Don’t run autonomous hunting unsupervised. On this evidence, an LLM agent left to find malicious events on its own will miss the large majority of them. Keep a human analyst in the loop for any hunt that gates a response.
Use LLMs where they’re actually strong. Summarizing an alert, drafting a query, explaining a Sigma rule, triaging a already-detected event — narrow, bounded tasks — are very different from open-ended discovery. Scope the tool to those.
Benchmark on your own open-ended tasks. Vendor accuracy on curated Q&A tells you little about hunting. Replay real attack data (the OTRF corpus is public) and measure recall per ATT&CK tactic before trusting any agent.
Treat recall, not precision, as the safety metric. A hunter that misses 96% of events is dangerous even if everything it does flag is correct. Measure what it failed to find.
Layer deterministic detection underneath. Sigma rules and signature-based detection caught these events by construction. LLM agents should sit on top of reliable detection engineering, not replace it.

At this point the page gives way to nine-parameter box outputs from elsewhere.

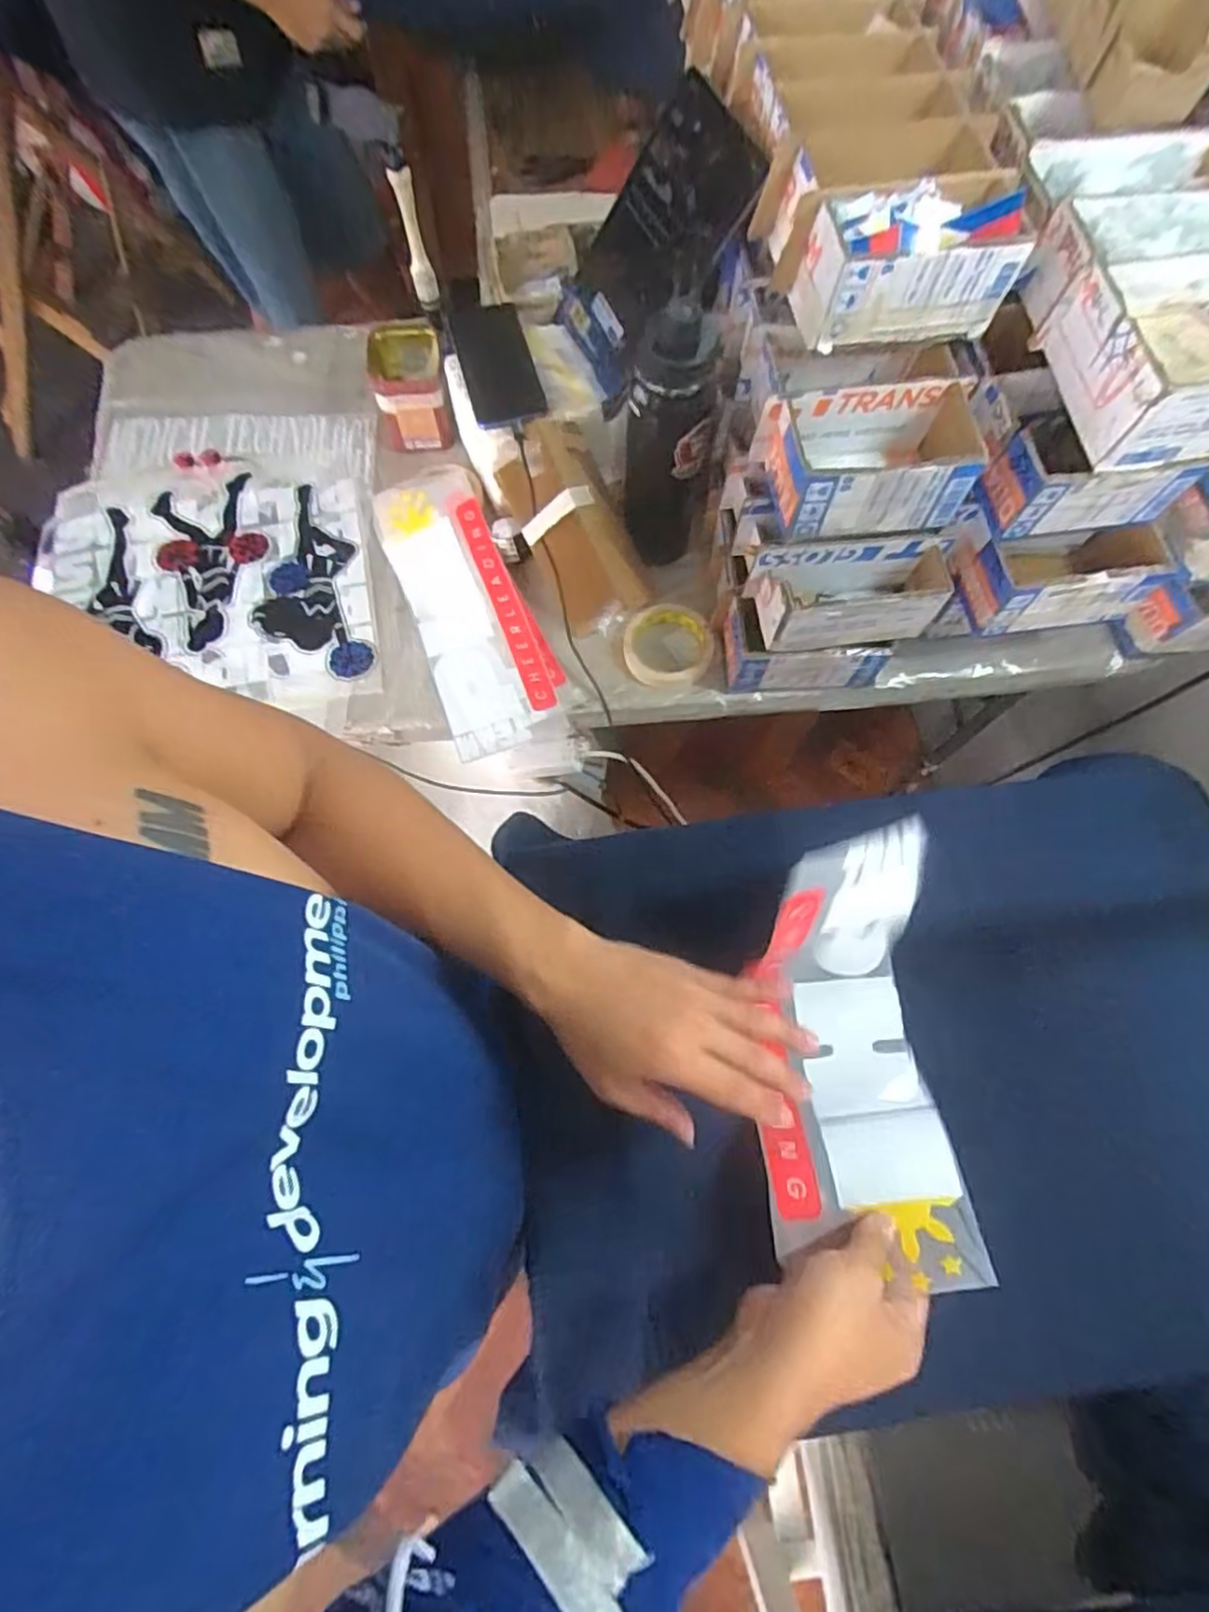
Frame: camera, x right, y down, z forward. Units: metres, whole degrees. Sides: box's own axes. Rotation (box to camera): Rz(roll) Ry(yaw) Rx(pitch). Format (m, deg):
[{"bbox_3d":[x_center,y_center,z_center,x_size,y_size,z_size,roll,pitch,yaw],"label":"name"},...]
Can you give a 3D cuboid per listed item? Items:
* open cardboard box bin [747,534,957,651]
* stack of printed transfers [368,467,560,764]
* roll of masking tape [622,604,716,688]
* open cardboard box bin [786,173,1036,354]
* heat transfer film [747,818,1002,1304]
[{"bbox_3d":[0.233,-0.198,0.653,0.185,0.073,0.075,-3,71,-2],"label":"open cardboard box bin"},{"bbox_3d":[-0.154,-0.230,0.773,0.129,0.032,0.357,-20,73,-8],"label":"stack of printed transfers"},{"bbox_3d":[0.069,-0.177,0.755,0.094,0.024,0.098,0,71,-1],"label":"roll of masking tape"},{"bbox_3d":[0.243,-0.441,0.566,0.158,0.077,0.096,-6,71,-3],"label":"open cardboard box bin"},{"bbox_3d":[0.164,0.154,0.472,0.114,0.107,0.263,-1,79,-1],"label":"heat transfer film"}]

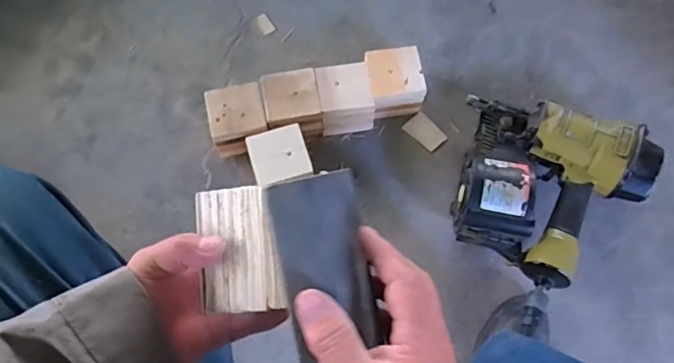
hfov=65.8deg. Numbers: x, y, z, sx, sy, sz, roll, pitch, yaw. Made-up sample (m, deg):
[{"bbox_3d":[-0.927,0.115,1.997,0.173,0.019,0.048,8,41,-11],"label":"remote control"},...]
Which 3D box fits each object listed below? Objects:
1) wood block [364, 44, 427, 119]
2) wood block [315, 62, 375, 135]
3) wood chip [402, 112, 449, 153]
[{"bbox_3d":[0.103,-0.169,0.929,0.094,0.078,0.109,-11,66,-2],"label":"wood block"},{"bbox_3d":[0.014,-0.141,0.918,0.092,0.077,0.103,-9,66,-2],"label":"wood block"},{"bbox_3d":[0.159,-0.089,0.932,0.046,0.005,0.074,-42,71,-15],"label":"wood chip"}]

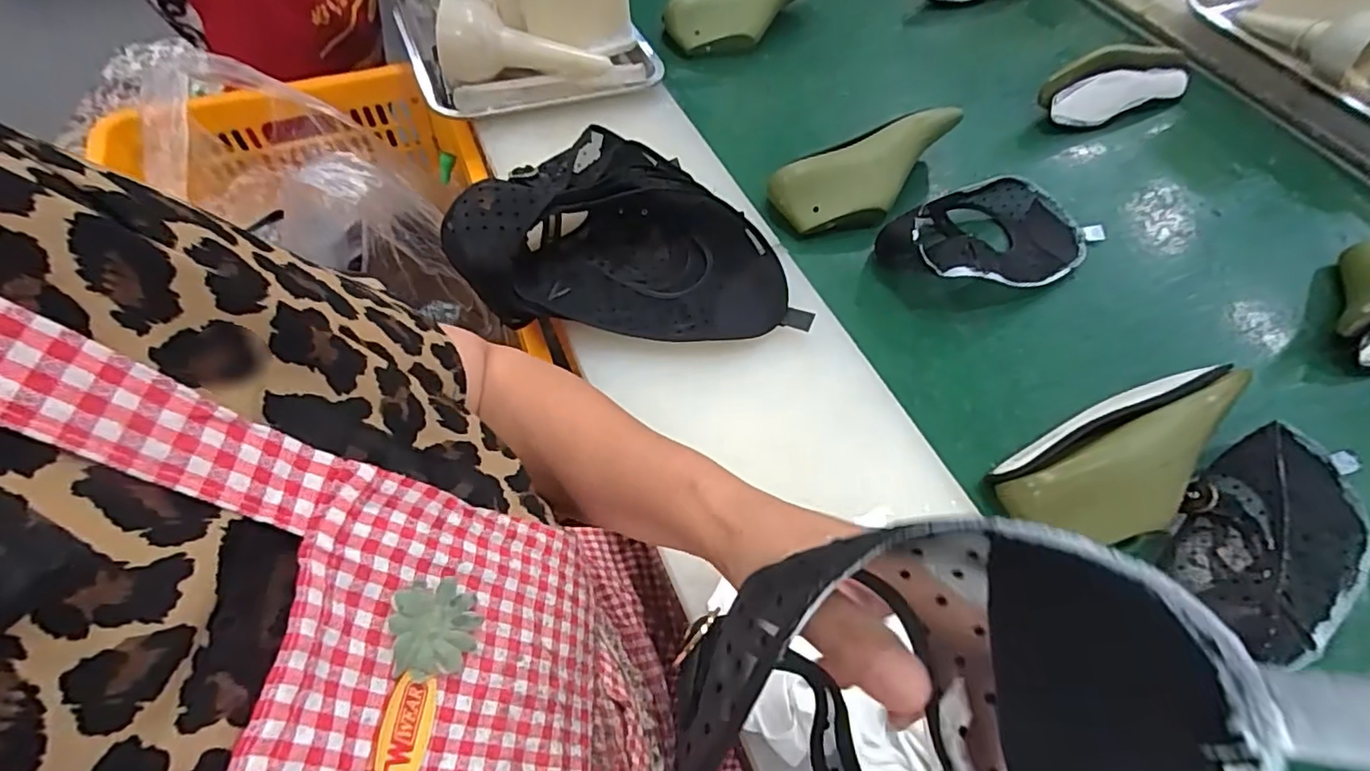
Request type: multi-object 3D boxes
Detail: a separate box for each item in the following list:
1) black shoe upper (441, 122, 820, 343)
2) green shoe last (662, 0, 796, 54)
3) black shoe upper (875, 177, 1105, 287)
[{"bbox_3d":[-0.032,-0.157,0.577,0.309,0.081,0.235,8,57,4],"label":"black shoe upper"},{"bbox_3d":[0.102,-0.569,0.915,0.255,0.093,0.071,-18,59,-12],"label":"green shoe last"},{"bbox_3d":[0.359,-0.171,0.690,0.292,0.059,0.137,-16,58,-26],"label":"black shoe upper"}]

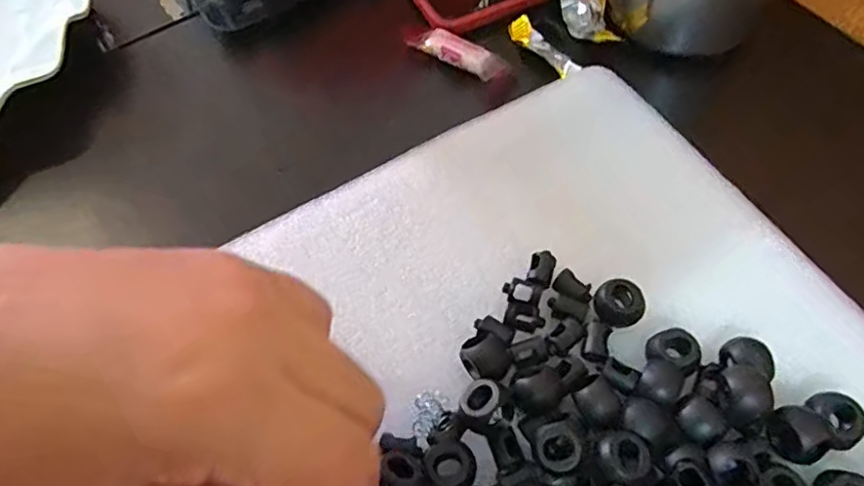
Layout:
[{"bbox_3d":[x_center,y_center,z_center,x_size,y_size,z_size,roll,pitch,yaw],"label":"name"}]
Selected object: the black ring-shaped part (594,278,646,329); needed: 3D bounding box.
[{"bbox_3d":[0.070,0.024,0.221,0.016,0.013,0.017,-2,61,3],"label":"black ring-shaped part"}]

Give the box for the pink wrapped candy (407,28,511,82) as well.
[{"bbox_3d":[0.013,-0.098,0.305,0.052,0.011,0.015,28,67,18],"label":"pink wrapped candy"}]

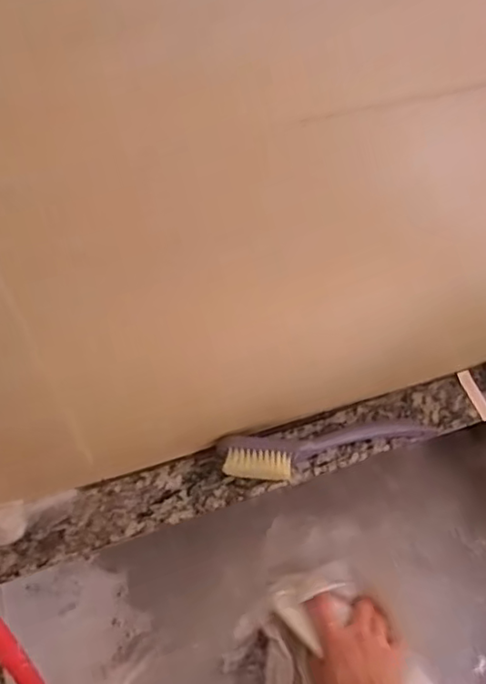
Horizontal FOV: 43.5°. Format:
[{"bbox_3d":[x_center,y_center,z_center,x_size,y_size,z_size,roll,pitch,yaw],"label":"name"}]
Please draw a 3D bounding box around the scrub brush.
[{"bbox_3d":[0.092,0.104,0.611,0.226,0.041,0.042,-8,61,-9],"label":"scrub brush"}]

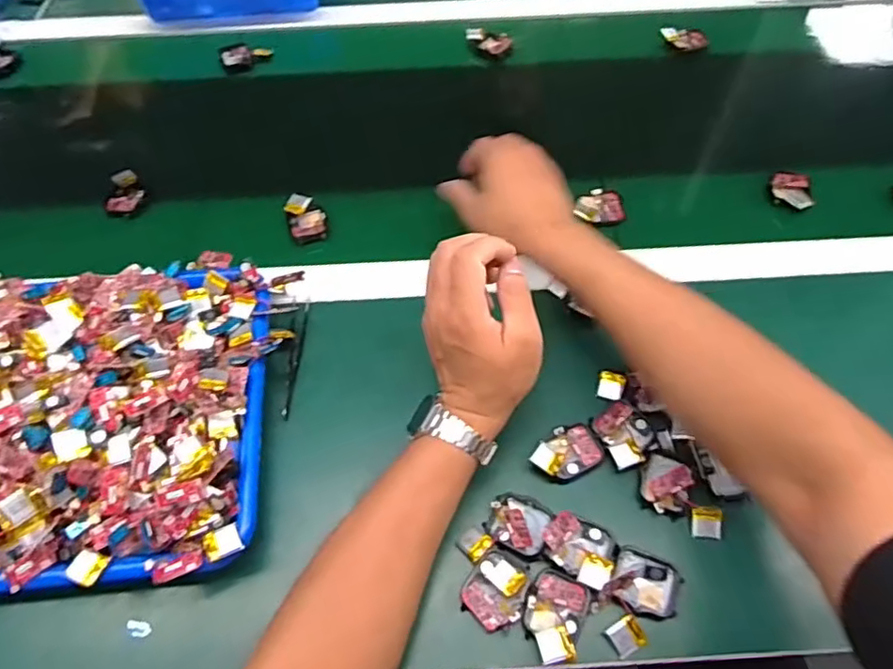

These points reinforce the season’s broader caution that benchmarking security agents is hard and that a single headline number hides the operating point you’ll actually run at.

Status

Item	Reference	Date	Notes
Cyber Defense Benchmark	arXiv:2604.19533	2026-04-21 (v1) → 2026-04-23 (v3)	106 procedures, 86 ATT&CK sub-techniques, 12 tactics
Best result	Claude Opus 4.6	2026	3.8% of malicious events flagged; passes 5/13 tactics
Other models	GPT-5, Gemini 3.1 Pro, Kimi K2.5, Gemini 3 Flash	2026	Clear the deployment bar on zero tactics
Ground truth	OTRF Security-Datasets + Sigma rules	ongoing	Public corpus; results reproducible

The takeaway is not that LLMs are useless in a SOC — it’s that open-ended threat hunting is not yet a task you can hand off. Measure for it before you trust it.